Lezione di democrazia

Il commento

Roma, 10 gennaio 2017 - Quando ho letto che il gruppo dei liberal democratici del Parlamento europeo si apprestava a votare sì alla richiesta di adesione dei 5 Stelle mi sono stropicciato gli occhi. Non ci potevo credere. È vero che la crisi della democrazia rappresentativa e dei partiti suoi storici pilastri non ha più confini, che nazionalisti e populisti crescono in tutta Europa e hanno appena vinto le presidenziali negli Stati Uniti. È vero che non è più il tempo di ideologie e spesso neanche di ideali, ma per quanto il gruppo dell’Alde possa essere cambiato e l’opportunismo sia diventato di casa anche a Strasburgo, l’incompatibilità politica con i grillini mi sembrava segnata e custodita da confini insuperabili.
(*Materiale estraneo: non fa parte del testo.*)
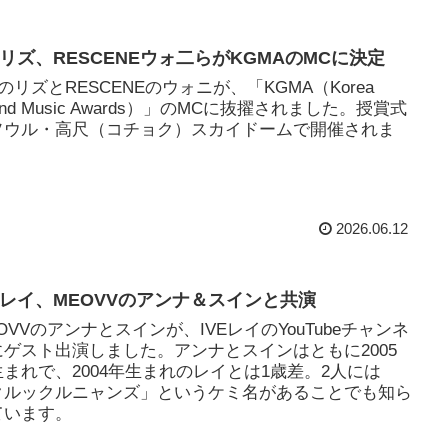
VEリズ、RESCENEウォ二らがKGMAのMCに決定
EのリズとRESCENEのウォニが、「KGMA（Korea
and Music Awards）」のMCに抜擢されました。授賞式
ソウル・高尺（コチョク）スカイドームで開催されま
。
2026.06.12
VEレイ、MEOVVのアンナ＆スインと共演
OVVのアンナとスインが、IVEレイのYouTubeチャンネ
にゲスト出演しました。アンナとスインはともに2005
生まれで、2004年生まれのレイとは1歳差。2人には
クルックルニャンズ」というケミ名があることでも知ら
ています。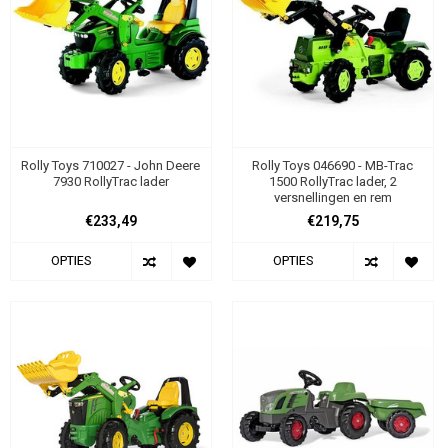
Rolly Toys 710027 - John Deere
Rolly Toys 046690 - MB-Trac
7930 RollyTrac lader
1500 RollyTrac lader, 2
versnellingen en rem
€233,49
€219,75
OPTIES
OPTIES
Da una parte un gruppo in parte eterogeneo ma comunque decisamente europeista nelle sue correnti fondamentali, sia quelle più moderate del Belgio e dei Paesi Bassi – pur in affanno per la concorrenza elettorale delle destre anti immigrati – sia in quelle più progressiste e libertarie del Regno Unito e della Scandinavia. Dall’altra la masnada italiana dei grillini, una setta asservita al suo padre padrone, un partito più antieuropeo che euroscettico con il suo bagaglio di pittoresca incultura antieconomica e di scemenze antiscientifiche (dalla decrescita felice alla cura Di Bella, dalla negazione dell’Aids alla diffamazione di Rita Levi Montalcini).

E poi, a lontananza e l’estraneità reciproca non potevano che essere state acuite dalla circostanza che proprio nel Parlamento europeo i grillini avevano appena messo su casa insieme con Nigel Farage. Il vincitore della Brexit non a torto aveva visto in Grillo la variante italiana della sua ispirazione populista, protezionista, nazionalista. Pensava a un grimaldello italiano che, replicando il suo modello e la sua esperienza, avrebbe potuto con Marine Le Pen attaccare l’Unione Europea da Sud e scardinarla definitivamente.

Se questi erano i calcoli di Farage quali erano invece le nuove intenzioni di Grillo nel rompere l’accordo con lui e chiedere l’adesione ai liberal democratici? Per giustificare la scelta molti, avversari ma anche seguaci, hanno evocato la vile pecunia che dalle casse del Parlamento sarebbe affluita più copiosa alle casse del Movimento Cinque Stelle grazie alla parentela con un gruppo più numeroso. Può darsi, penso però che abbia contato anche la voglia grillina di rifarsi il trucco e trovare in Europa sponsor e stampelle per scalare il potere in Italia. Di sicuro, dopo il “ma chi l’ha detto che bisogna dimettersi se si è indagati, decide tutto il capo”, dopo i voltafaccia sulla legge elettorale e sui migranti non è la prima giravolta dei grillini.

Ora i militanti del movimento potranno meditare sulla circostanza che un vituperato partito di stampo tradizionale si è riunito, ha discusso e in piena libertà gli ha detto no. Loro, con buona pace di Rousseau, non erano stati nemmeno informati da Grillo, hanno detto sì all’unanimità e si sono presi uno schiaffo in faccia. Che spettacolo, la democrazia diretta!